## Start
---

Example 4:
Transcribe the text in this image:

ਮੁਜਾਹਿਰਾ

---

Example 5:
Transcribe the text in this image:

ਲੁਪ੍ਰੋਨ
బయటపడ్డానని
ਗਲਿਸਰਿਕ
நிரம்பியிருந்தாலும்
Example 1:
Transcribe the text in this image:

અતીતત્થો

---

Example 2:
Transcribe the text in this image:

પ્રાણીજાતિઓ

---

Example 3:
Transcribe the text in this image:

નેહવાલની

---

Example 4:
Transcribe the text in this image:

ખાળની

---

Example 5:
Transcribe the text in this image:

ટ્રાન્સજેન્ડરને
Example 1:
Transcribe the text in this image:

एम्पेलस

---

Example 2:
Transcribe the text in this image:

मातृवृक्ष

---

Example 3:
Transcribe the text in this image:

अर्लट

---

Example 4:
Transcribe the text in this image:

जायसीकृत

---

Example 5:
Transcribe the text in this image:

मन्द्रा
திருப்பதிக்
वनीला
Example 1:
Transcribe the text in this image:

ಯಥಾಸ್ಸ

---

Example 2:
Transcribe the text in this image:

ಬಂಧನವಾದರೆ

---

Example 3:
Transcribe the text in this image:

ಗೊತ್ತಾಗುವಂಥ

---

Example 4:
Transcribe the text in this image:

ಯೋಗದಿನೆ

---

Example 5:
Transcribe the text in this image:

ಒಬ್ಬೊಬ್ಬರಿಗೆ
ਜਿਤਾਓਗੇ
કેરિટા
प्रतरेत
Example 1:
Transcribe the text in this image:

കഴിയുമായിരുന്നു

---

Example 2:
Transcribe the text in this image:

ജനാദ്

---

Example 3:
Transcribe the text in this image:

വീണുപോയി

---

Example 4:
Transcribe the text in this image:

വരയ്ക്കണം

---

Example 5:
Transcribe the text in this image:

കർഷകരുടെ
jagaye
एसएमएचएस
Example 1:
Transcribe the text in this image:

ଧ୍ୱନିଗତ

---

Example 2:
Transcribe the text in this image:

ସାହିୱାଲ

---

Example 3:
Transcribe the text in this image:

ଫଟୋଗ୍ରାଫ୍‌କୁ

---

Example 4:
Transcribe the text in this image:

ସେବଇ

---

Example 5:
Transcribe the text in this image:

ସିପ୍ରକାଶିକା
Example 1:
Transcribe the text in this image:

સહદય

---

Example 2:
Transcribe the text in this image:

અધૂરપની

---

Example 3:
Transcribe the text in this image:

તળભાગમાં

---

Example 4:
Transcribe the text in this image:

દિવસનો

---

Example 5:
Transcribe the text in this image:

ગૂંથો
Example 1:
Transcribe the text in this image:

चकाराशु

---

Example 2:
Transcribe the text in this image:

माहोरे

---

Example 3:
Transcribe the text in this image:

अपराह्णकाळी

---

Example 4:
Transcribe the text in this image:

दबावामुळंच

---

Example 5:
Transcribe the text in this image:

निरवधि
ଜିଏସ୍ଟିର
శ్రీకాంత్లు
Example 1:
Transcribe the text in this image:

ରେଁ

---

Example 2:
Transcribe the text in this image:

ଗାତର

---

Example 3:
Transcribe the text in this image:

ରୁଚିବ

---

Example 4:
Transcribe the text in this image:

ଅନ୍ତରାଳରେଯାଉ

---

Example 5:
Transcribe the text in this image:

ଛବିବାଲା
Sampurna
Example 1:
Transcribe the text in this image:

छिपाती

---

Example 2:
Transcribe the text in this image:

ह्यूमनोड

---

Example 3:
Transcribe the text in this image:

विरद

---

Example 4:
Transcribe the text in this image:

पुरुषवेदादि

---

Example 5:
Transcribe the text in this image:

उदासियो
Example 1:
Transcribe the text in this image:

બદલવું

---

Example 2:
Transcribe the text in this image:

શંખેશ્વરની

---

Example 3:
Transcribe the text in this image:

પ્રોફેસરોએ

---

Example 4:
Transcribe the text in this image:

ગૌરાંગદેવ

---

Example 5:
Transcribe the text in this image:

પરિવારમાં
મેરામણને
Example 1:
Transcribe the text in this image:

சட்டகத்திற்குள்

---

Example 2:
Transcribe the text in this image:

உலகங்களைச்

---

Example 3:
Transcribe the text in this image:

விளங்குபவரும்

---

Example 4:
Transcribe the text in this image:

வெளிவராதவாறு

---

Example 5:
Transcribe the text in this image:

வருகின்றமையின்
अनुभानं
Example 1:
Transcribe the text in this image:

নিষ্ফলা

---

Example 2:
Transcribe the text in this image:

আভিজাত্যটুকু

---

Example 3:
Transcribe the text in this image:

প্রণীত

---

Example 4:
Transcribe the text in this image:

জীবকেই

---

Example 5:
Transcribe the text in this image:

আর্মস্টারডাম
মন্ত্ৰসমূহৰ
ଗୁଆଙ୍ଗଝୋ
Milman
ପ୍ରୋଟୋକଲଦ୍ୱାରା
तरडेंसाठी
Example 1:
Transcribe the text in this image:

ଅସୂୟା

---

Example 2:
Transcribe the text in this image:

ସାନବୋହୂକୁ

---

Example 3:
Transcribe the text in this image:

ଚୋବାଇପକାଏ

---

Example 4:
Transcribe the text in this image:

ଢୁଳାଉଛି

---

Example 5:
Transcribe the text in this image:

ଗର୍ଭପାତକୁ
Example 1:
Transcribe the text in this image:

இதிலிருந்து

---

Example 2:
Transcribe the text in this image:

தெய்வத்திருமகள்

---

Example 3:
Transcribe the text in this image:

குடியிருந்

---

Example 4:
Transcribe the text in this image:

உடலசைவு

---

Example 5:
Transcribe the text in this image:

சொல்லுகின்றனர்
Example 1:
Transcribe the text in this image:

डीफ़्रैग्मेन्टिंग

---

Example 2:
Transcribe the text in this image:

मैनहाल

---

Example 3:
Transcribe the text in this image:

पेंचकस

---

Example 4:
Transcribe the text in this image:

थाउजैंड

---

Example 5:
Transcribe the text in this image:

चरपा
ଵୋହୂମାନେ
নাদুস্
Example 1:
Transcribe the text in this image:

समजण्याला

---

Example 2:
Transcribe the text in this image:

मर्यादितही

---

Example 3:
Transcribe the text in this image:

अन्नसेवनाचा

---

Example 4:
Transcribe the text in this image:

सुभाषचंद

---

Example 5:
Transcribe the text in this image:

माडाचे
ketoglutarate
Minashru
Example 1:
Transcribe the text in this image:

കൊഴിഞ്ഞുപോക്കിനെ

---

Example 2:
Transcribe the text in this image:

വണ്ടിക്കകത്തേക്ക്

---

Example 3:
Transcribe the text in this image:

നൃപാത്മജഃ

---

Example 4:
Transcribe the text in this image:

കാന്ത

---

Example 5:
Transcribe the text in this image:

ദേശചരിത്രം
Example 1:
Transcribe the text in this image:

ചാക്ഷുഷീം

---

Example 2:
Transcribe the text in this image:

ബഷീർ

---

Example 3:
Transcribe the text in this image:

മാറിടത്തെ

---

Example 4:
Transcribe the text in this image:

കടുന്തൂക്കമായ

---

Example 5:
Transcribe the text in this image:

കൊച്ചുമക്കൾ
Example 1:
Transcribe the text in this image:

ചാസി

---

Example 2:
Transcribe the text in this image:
## End
Exercise task: Can you reproduce all of the entries above line for line, without changing a single character?

Output below:
---

Example 4:
Transcribe the text in this image:

ਮੁਜਾਹਿਰਾ

---

Example 5:
Transcribe the text in this image:

ਲੁਪ੍ਰੋਨ
బయటపడ్డానని
ਗਲਿਸਰਿਕ
நிரம்பியிருந்தாலும்
Example 1:
Transcribe the text in this image:

અતીતત્થો

---

Example 2:
Transcribe the text in this image:

પ્રાણીજાતિઓ

---

Example 3:
Transcribe the text in this image:

નેહવાલની

---

Example 4:
Transcribe the text in this image:

ખાળની

---

Example 5:
Transcribe the text in this image:

ટ્રાન્સજેન્ડરને
Example 1:
Transcribe the text in this image:

एम्पेलस

---

Example 2:
Transcribe the text in this image:

मातृवृक्ष

---

Example 3:
Transcribe the text in this image:

अर्लट

---

Example 4:
Transcribe the text in this image:

जायसीकृत

---

Example 5:
Transcribe the text in this image:

मन्द्रा
திருப்பதிக்
वनीला
Example 1:
Transcribe the text in this image:

ಯಥಾಸ್ಸ

---

Example 2:
Transcribe the text in this image:

ಬಂಧನವಾದರೆ

---

Example 3:
Transcribe the text in this image:

ಗೊತ್ತಾಗುವಂಥ

---

Example 4:
Transcribe the text in this image:

ಯೋಗದಿನೆ

---

Example 5:
Transcribe the text in this image:

ಒಬ್ಬೊಬ್ಬರಿಗೆ
ਜਿਤਾਓਗੇ
કેરિટા
प्रतरेत
Example 1:
Transcribe the text in this image:

കഴിയുമായിരുന്നു

---

Example 2:
Transcribe the text in this image:

ജനാദ്

---

Example 3:
Transcribe the text in this image:

വീണുപോയി

---

Example 4:
Transcribe the text in this image:

വരയ്ക്കണം

---

Example 5:
Transcribe the text in this image:

കർഷകരുടെ
jagaye
एसएमएचएस
Example 1:
Transcribe the text in this image:

ଧ୍ୱନିଗତ

---

Example 2:
Transcribe the text in this image:

ସାହିୱାଲ

---

Example 3:
Transcribe the text in this image:

ଫଟୋଗ୍ରାଫ୍‌କୁ

---

Example 4:
Transcribe the text in this image:

ସେବଇ

---

Example 5:
Transcribe the text in this image:

ସିପ୍ରକାଶିକା
Example 1:
Transcribe the text in this image:

સહદય

---

Example 2:
Transcribe the text in this image:

અધૂરપની

---

Example 3:
Transcribe the text in this image:

તળભાગમાં

---

Example 4:
Transcribe the text in this image:

દિવસનો

---

Example 5:
Transcribe the text in this image:

ગૂંથો
Example 1:
Transcribe the text in this image:

चकाराशु

---

Example 2:
Transcribe the text in this image:

माहोरे

---

Example 3:
Transcribe the text in this image:

अपराह्णकाळी

---

Example 4:
Transcribe the text in this image:

दबावामुळंच

---

Example 5:
Transcribe the text in this image:

निरवधि
ଜିଏସ୍ଟିର
శ్రీకాంత్లు
Example 1:
Transcribe the text in this image:

ରେଁ

---

Example 2:
Transcribe the text in this image:

ଗାତର

---

Example 3:
Transcribe the text in this image:

ରୁଚିବ

---

Example 4:
Transcribe the text in this image:

ଅନ୍ତରାଳରେଯାଉ

---

Example 5:
Transcribe the text in this image:

ଛବିବାଲା
Sampurna
Example 1:
Transcribe the text in this image:

छिपाती

---

Example 2:
Transcribe the text in this image:

ह्यूमनोड

---

Example 3:
Transcribe the text in this image:

विरद

---

Example 4:
Transcribe the text in this image:

पुरुषवेदादि

---

Example 5:
Transcribe the text in this image:

उदासियो
Example 1:
Transcribe the text in this image:

બદલવું

---

Example 2:
Transcribe the text in this image:

શંખેશ્વરની

---

Example 3:
Transcribe the text in this image:

પ્રોફેસરોએ

---

Example 4:
Transcribe the text in this image:

ગૌરાંગદેવ

---

Example 5:
Transcribe the text in this image:

પરિવારમાં
મેરામણને
Example 1:
Transcribe the text in this image:

சட்டகத்திற்குள்

---

Example 2:
Transcribe the text in this image:

உலகங்களைச்

---

Example 3:
Transcribe the text in this image:

விளங்குபவரும்

---

Example 4:
Transcribe the text in this image:

வெளிவராதவாறு

---

Example 5:
Transcribe the text in this image:

வருகின்றமையின்
अनुभानं
Example 1:
Transcribe the text in this image:

নিষ্ফলা

---

Example 2:
Transcribe the text in this image:

আভিজাত্যটুকু

---

Example 3:
Transcribe the text in this image:

প্রণীত

---

Example 4:
Transcribe the text in this image:

জীবকেই

---

Example 5:
Transcribe the text in this image:

আর্মস্টারডাম
মন্ত্ৰসমূহৰ
ଗୁଆଙ୍ଗଝୋ
Milman
ପ୍ରୋଟୋକଲଦ୍ୱାରା
तरडेंसाठी
Example 1:
Transcribe the text in this image:

ଅସୂୟା

---

Example 2:
Transcribe the text in this image:

ସାନବୋହୂକୁ

---

Example 3:
Transcribe the text in this image:

ଚୋବାଇପକାଏ

---

Example 4:
Transcribe the text in this image:

ଢୁଳାଉଛି

---

Example 5:
Transcribe the text in this image:

ଗର୍ଭପାତକୁ
Example 1:
Transcribe the text in this image:

இதிலிருந்து

---

Example 2:
Transcribe the text in this image:

தெய்வத்திருமகள்

---

Example 3:
Transcribe the text in this image:

குடியிருந்

---

Example 4:
Transcribe the text in this image:

உடலசைவு

---

Example 5:
Transcribe the text in this image:

சொல்லுகின்றனர்
Example 1:
Transcribe the text in this image:

डीफ़्रैग्मेन्टिंग

---

Example 2:
Transcribe the text in this image:

मैनहाल

---

Example 3:
Transcribe the text in this image:

पेंचकस

---

Example 4:
Transcribe the text in this image:

थाउजैंड

---

Example 5:
Transcribe the text in this image:

चरपा
ଵୋହୂମାନେ
নাদুস্
Example 1:
Transcribe the text in this image:

समजण्याला

---

Example 2:
Transcribe the text in this image:

मर्यादितही

---

Example 3:
Transcribe the text in this image:

अन्नसेवनाचा

---

Example 4:
Transcribe the text in this image:

सुभाषचंद

---

Example 5:
Transcribe the text in this image:

माडाचे
ketoglutarate
Minashru
Example 1:
Transcribe the text in this image:

കൊഴിഞ്ഞുപോക്കിനെ

---

Example 2:
Transcribe the text in this image:

വണ്ടിക്കകത്തേക്ക്

---

Example 3:
Transcribe the text in this image:

നൃപാത്മജഃ

---

Example 4:
Transcribe the text in this image:

കാന്ത

---

Example 5:
Transcribe the text in this image:

ദേശചരിത്രം
Example 1:
Transcribe the text in this image:

ചാക്ഷുഷീം

---

Example 2:
Transcribe the text in this image:

ബഷീർ

---

Example 3:
Transcribe the text in this image:

മാറിടത്തെ

---

Example 4:
Transcribe the text in this image:

കടുന്തൂക്കമായ

---

Example 5:
Transcribe the text in this image:

കൊച്ചുമക്കൾ
Example 1:
Transcribe the text in this image:

ചാസി

---

Example 2:
Transcribe the text in this image:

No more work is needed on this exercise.